**ABOUT THIS EXERCISE:** Count the lines of the Saved entries that contain the word "have". Give only the number.

Segment Start: DATA UNDER STUDY

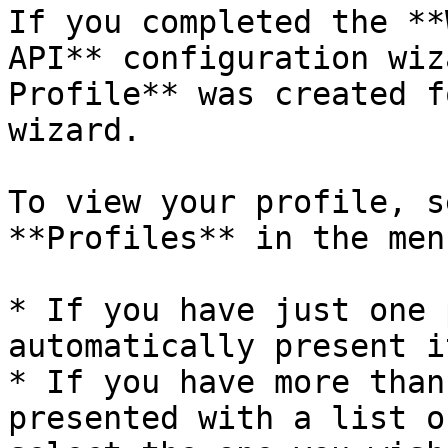
If you completed the **
API** configuration wiz
Profile** was created f
wizard.

To view your profile, s
**Profiles** in the men
* If you have just one 
automatically present i
* If you have more than
presented with a list o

Segment End: DATA UNDER STUDY

**ANSWER AREA:** 2